Loperamide addiction withdrawal journey need support - Part 34

By gbread · Apr 16, 2015 · ·
  1. Day 24- 3 in the a.m. and 2 in the pm ---5 loperamide 2mg pills.

    Another yucky, sicky day. I am having a lot of stomach pain, nausea and lack of appetite.

    Took a lot just to get a shower today and move around. I need to go to a meeting but I just feel
    sick. I hope this lets up. I don't think its any worse than yesterday. Maybe a little milder.

    Just been in and out of bed, waiting and deciding whether to jump. I am sorry, but not feeling too
    chatty today.

    Muchlove, GB

    gbread added 401 Minutes and 47 Seconds later...

    Okay - Quick ending to the day.

    Got to feeling MUCH better after dinner and taking clonidine. Went to a meeting and out to dinner with
    20 people afterwards. Man, I felt the power in that room. You could just feel the love and several
    people shared some real gut-level honesty. I know it sounds crazy but WOW.

    Then at dinner, there was more honest talking and laughing and I mean "laughing until you cry" laughing.
    So, good stuff. It's so good to be ALIVE. It's so good to be sober and drug-free.

    I just got home and wanted to add to anyone reading that like RoadDoggy says, it can change minute to minute, hour to hour sometimes in this loperamide withdrawal. A rollercoaster for damn sure.

    But I have to thank God for the good times, especially when the bad (earlier today) and yesterday were so
    dark. I mean dark! I was getting panicky and totally afraid of god-knows-what. I am talking about
    staying in bed all day darkness. Anyways, dodged another bullet!! YEY!!

    Got out of myself, went OUT of the house and made myself socialize and BAM, the magic happened.
    I am right back in the swing of life. Who knows, tomorrow may be total crap again, OR it could be
    sunshine fairies and unicorns. We shall see.

    Much love and hugs, GBread:)

Comments

  1. Kitts
    That's interesting that you managed to turn your mood around G, well done.
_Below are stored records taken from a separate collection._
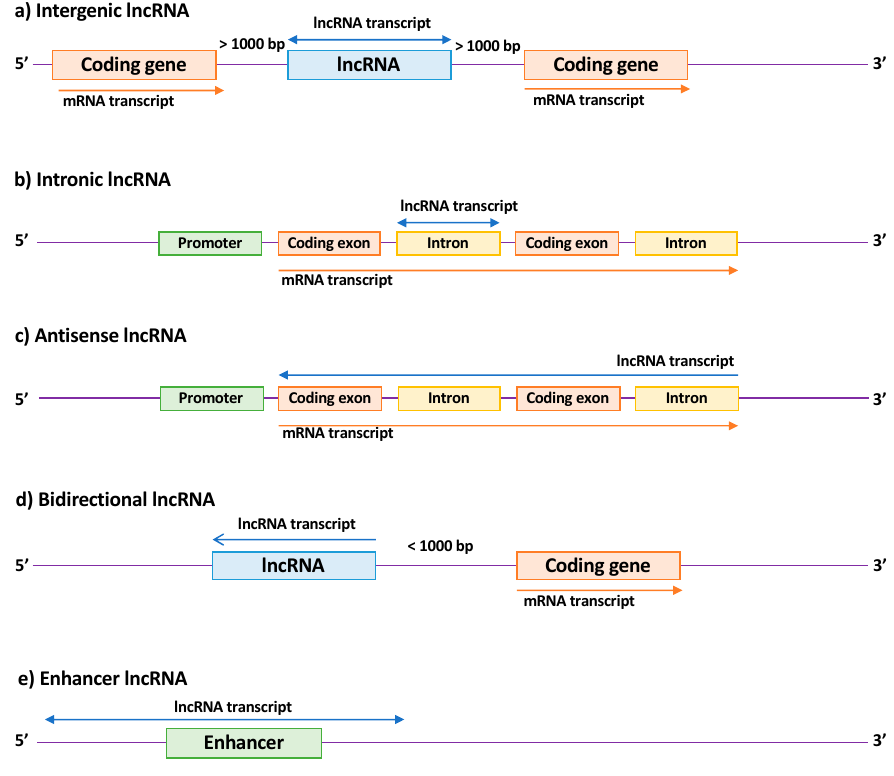
Figure 2. Classification of long non-coding RNAs (lncRNAs) according to their genomic location. ( a ) Intergenic lncRNAs are located between two coding genes; ( b ) intronic lncRNAs are transcribed entirely from introns of protein-coding genes; ( c ) antisense lncRNAs are transcribed from the antisense strand of a coding gene and overlap at least one exon; ( d ) bidirectional lncRNAs are localized within 1 kb of the promoter of a coding gene and oriented in the other direction; ( e ) enhancer lncRNAs are located in enhancer regions associated with a coding gene. Arrows indicate the direction of transcription.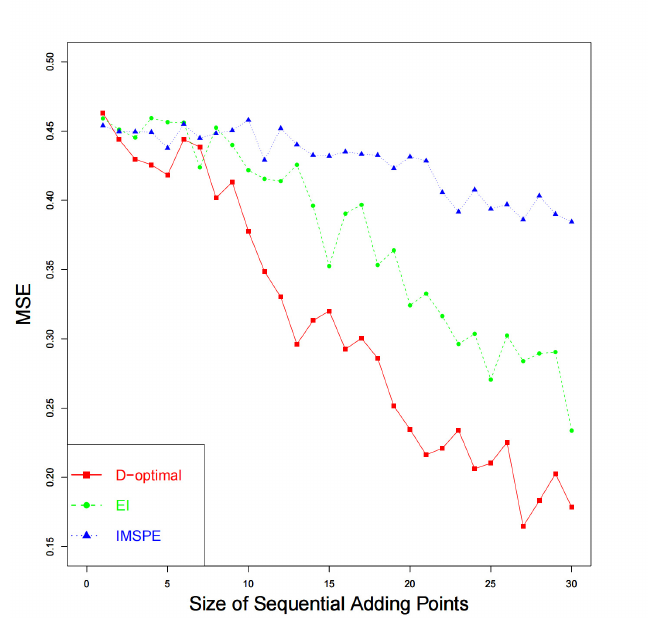
Figure 1. MSE l of θ obtained using the proposed sequential D-optimal method, EI method, and IM- SPE method by sequentially adding computer experiment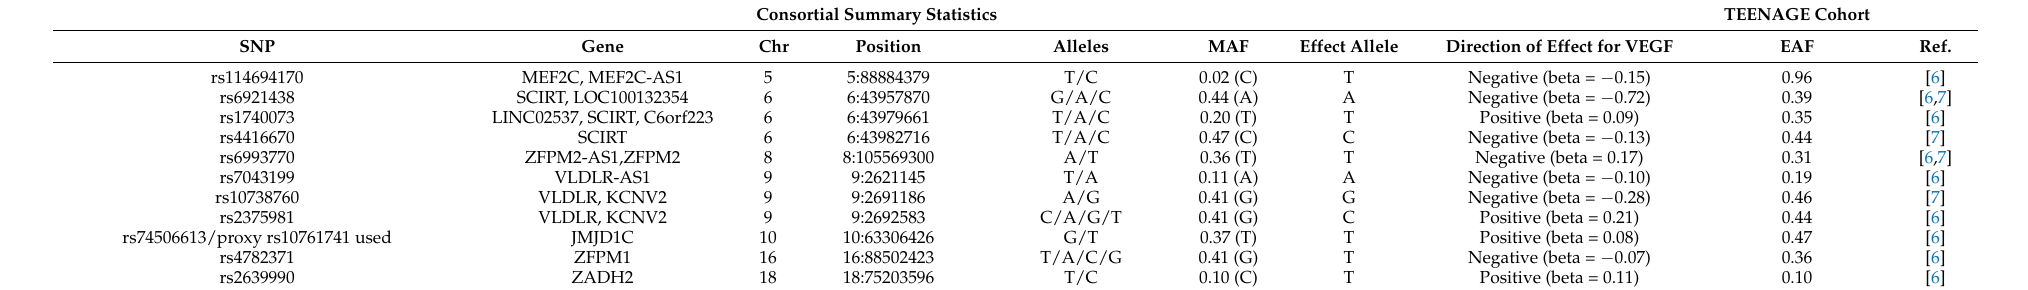
Table 1. List of the VEGF-A-related single-nucleotide polymorphisms (SNPs) ( n = 11) investigated for cardiometabolic associations in the TEENAGE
Your post is the third time this week I've had someone talking about getting outside of yourself to feel better. For so long we rely on someTHING to make us feel good: a pill, a powder, a liquid, we forget how to do it other ways. A "healthy" life is one with a feeling of well-being, feeling at peace. Many elements have to work together to make us feel that way, but they are simple elements. And yet so hard to achieve when we are feeling down on the ground.

    I don't know where I'm going with this, I think I'm in WaffleTown. But just reading about how you got yourself up out of your depression and went out and had food and companionship with good friends is inspring. You're doing good, girl! Keep on keeping on. Hugs, Kitts.
  2. Jungledog
    Proud of you! I second Kitts. Honestly hope that today brings fairies and unicorns topped with powdered sugar and of course sunshine!!!! You are kicking ass my friend. Just fight for your happiness. It does come.